|
|
|
|
|
by dahart
2209 days ago
|
|
I do totally agree with your larger points, but these numbers just don’t make any sense, and analysis like this could do unintended damage to your otherwise good points. Would it perhaps be better to cite the industry testing practices and procedures, the volume of testing, the regulations, training, feedback loop, redundancies, and all the other safety efforts behind airline software? Uptime is not a comparable metric in any way. Aircraft computers often reboot every flight or every day. AWS downtimes don’t typically result in fatalities. The fall time of the 737 MAX before it impacts isn’t ‘downtime’, and simply cannot be used to summarize the reliability of aviation software as a whole. Arriving at 250000x this way makes it a meaningless number, and you didn’t account for the bug in the linked article in your reliability estimate at all. |
|
I somewhat agree that the metric I chose is somewhat sloppy, but you can afford to be sloppy when you are comparing things with such disparate outcomes. Sure, maybe we are not comparing a 1 story house to a 50 story skyscraper, it is only a 30 story skyscraper, but that has little impact on the fact that they are fundamentally different and to declare that they are even remotely comparable is a massive category error.
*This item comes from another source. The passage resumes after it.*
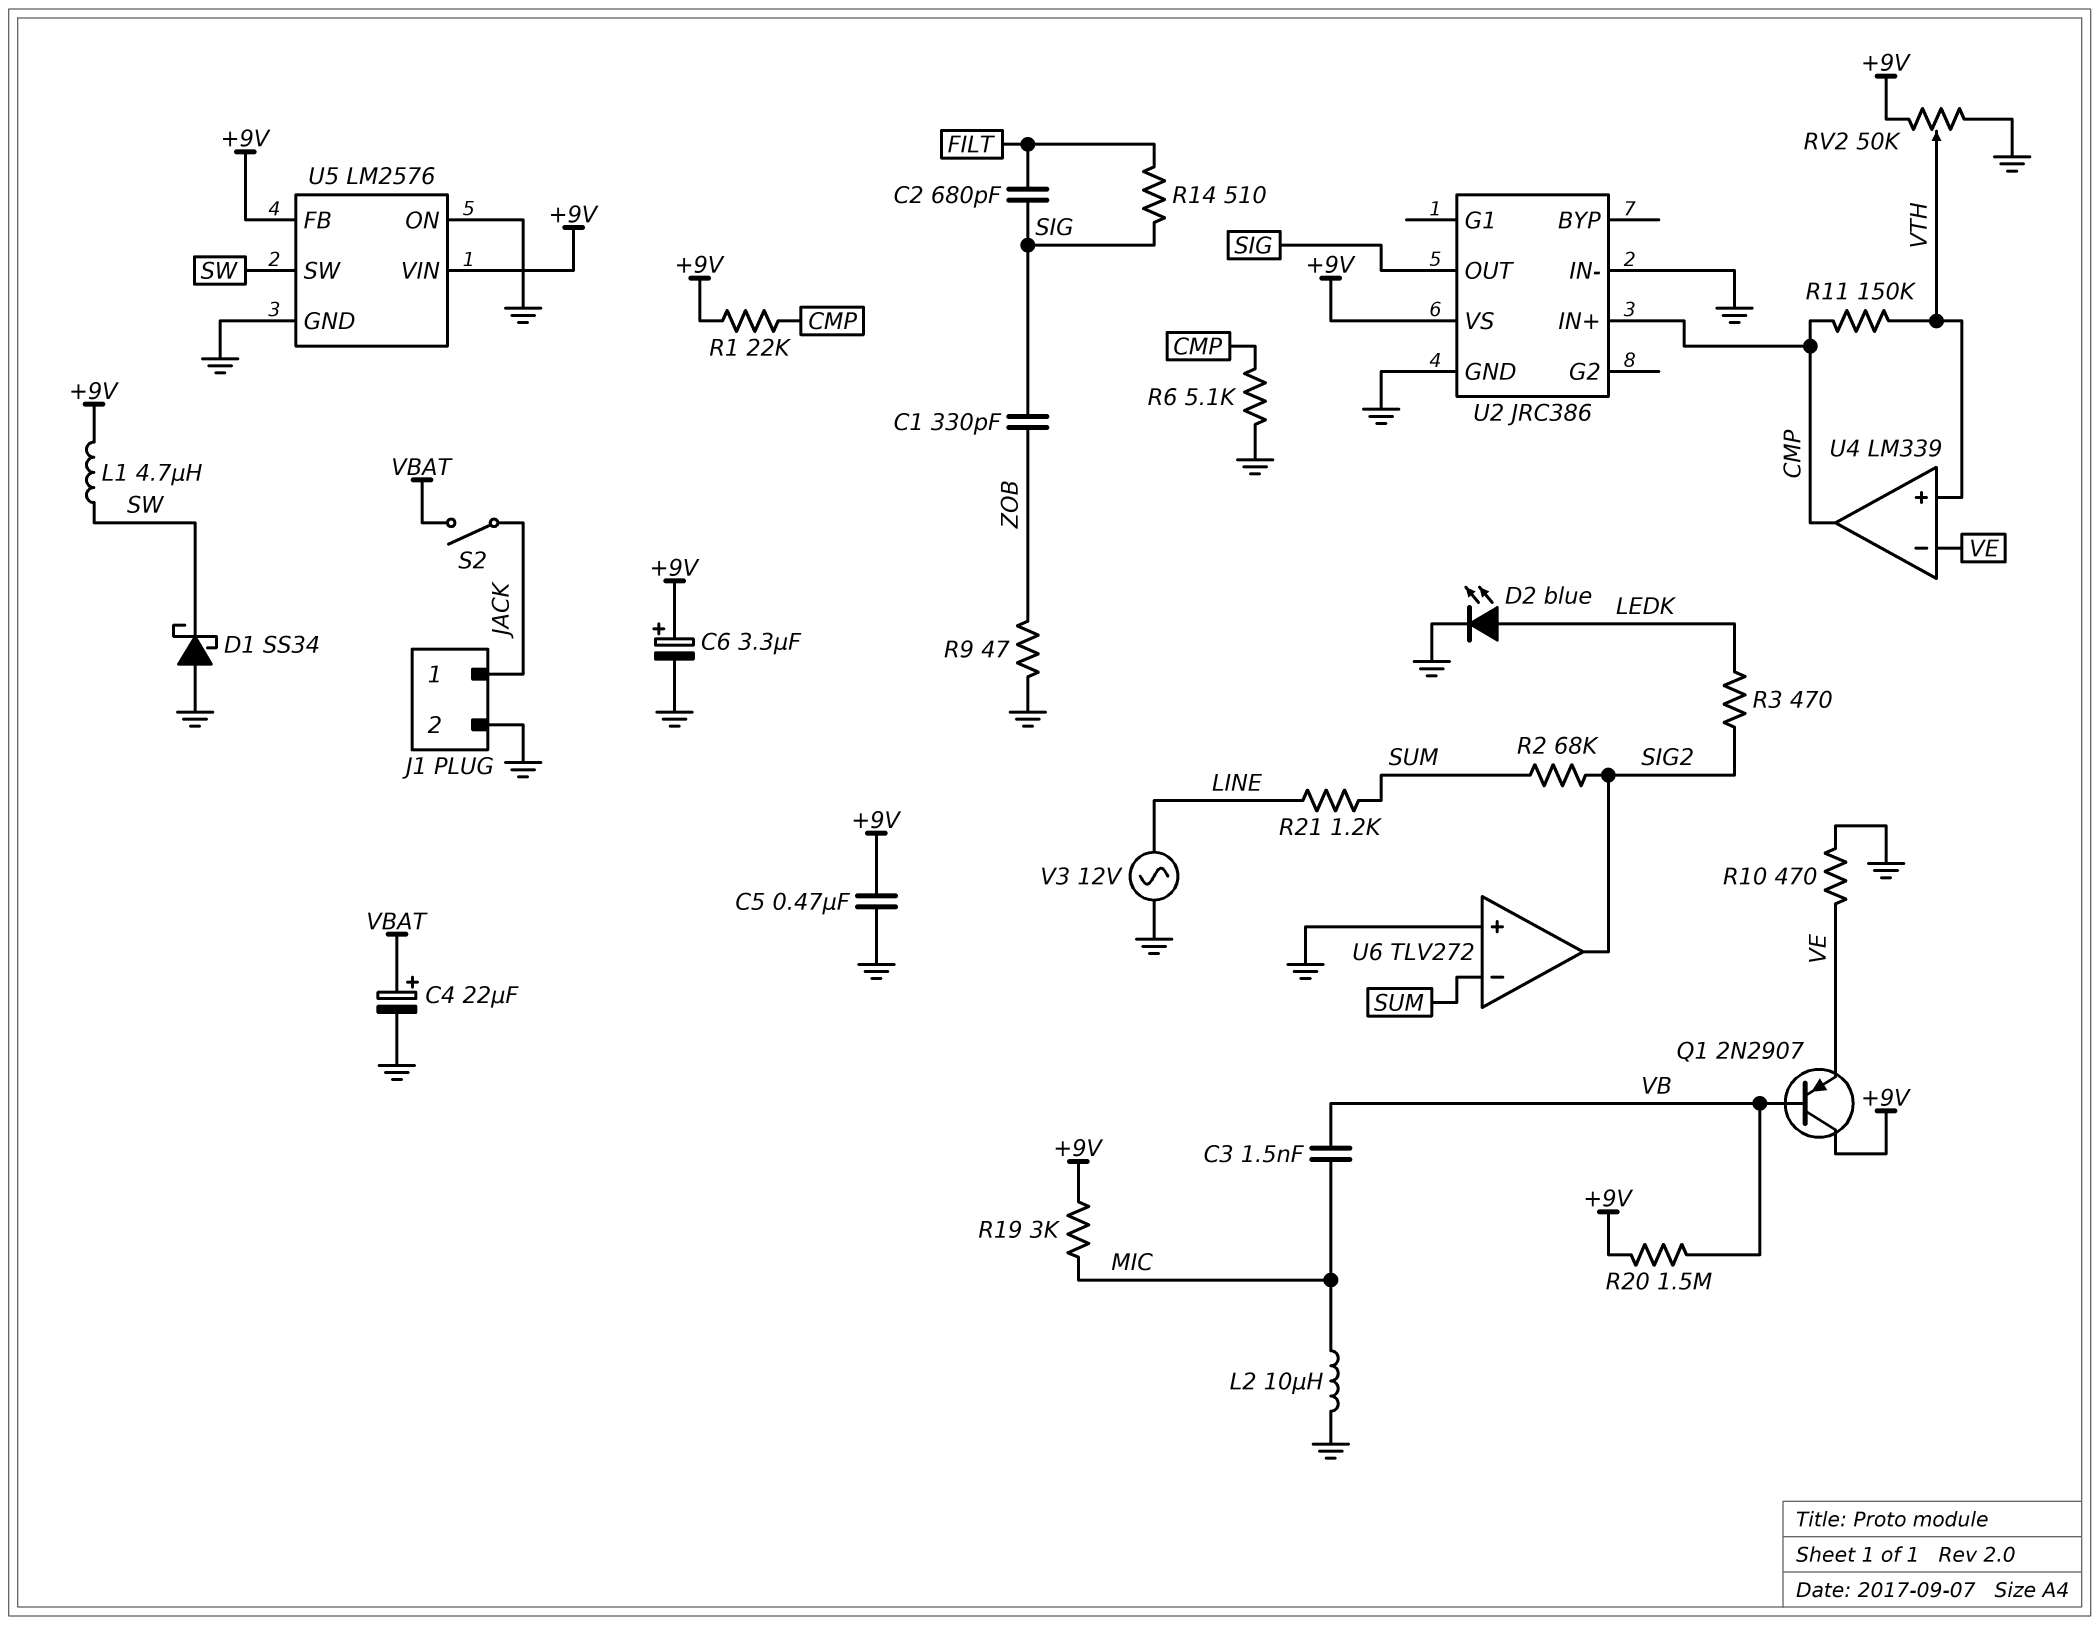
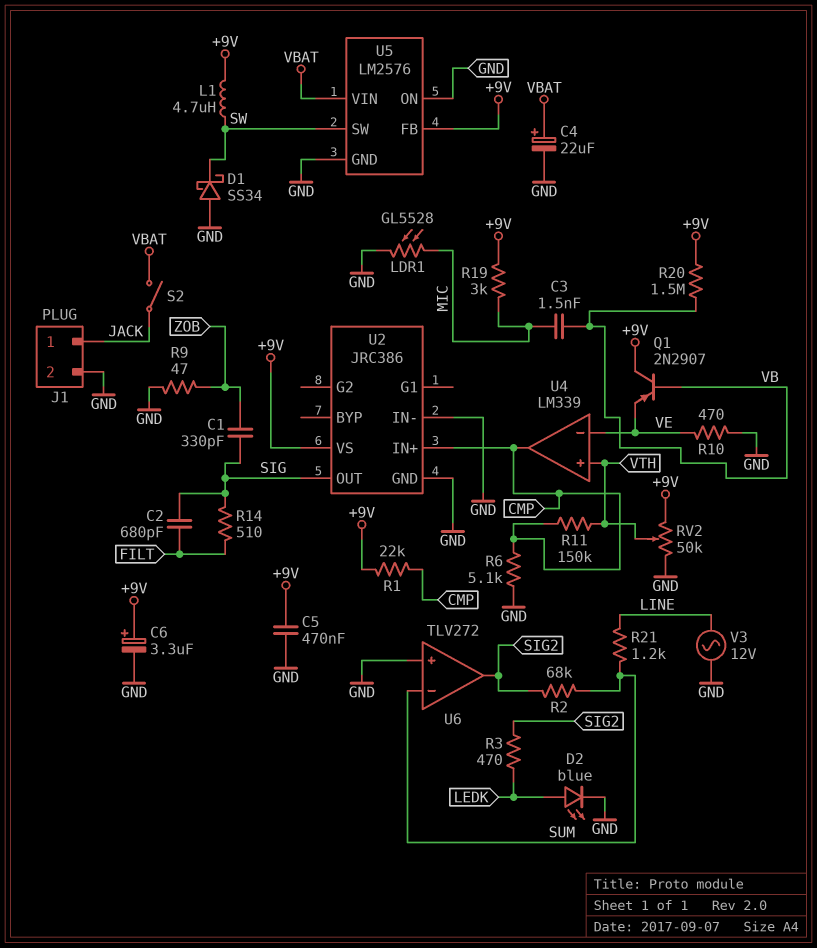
L2: 10uH (GND, MIC) -> none
LDR1: none -> GL5528 (GND, MIC)
U5 pin VIN: +9V -> VBAT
I, however, disagree that "uptime" is a nonsense metric, though there are absolutely better ones. "Uptime" in this context means duration/probability of critical operational failure which is an extremely relevant metric. That AWS does not result in fatalities during critical operational failure has no bearing on whether critical operational failure occurred or not, it just means that it matters less. A valid quibble is that I am using crashes as a proxy for failure which discounts critical software failures that did not cause critical operational failure due to non-software redundancy, but again, the outcomes are so disparate it beggars belief that this would bridge the gap.
As for aircraft computers being rebooted frequently, true. So? I am comparing full system reliability during operation, not individual components. It is not like individual AWS servers run indefinitely; they are rebooted frequently, but the system as a whole stays operational due to redundancy and migration.
The reliability estimate does account for the bug. The bug did not cause a critical operational failure. It could cause a critical operational failure in an extremely unlikely case if it remained undetected and no measures were taken to avoid or correct for it. However, it was detected and countermeasures have been put into place, so the processes in place continue to achieve their intended goal of preventing critical operational failure. So, the outcome-based estimate continues to be accurate.
Just to be clear, an outcome-based estimate is not perfect. By its nature, it only looks at the past, so has no true predictive power. You can not use an outcome-based estimate to predict the effects of process changes. However, it is a relatively unbiased way of evaluating if prior processes were effective which we can use to inform us which processes of the past were actually effective or not and the effects of process changes.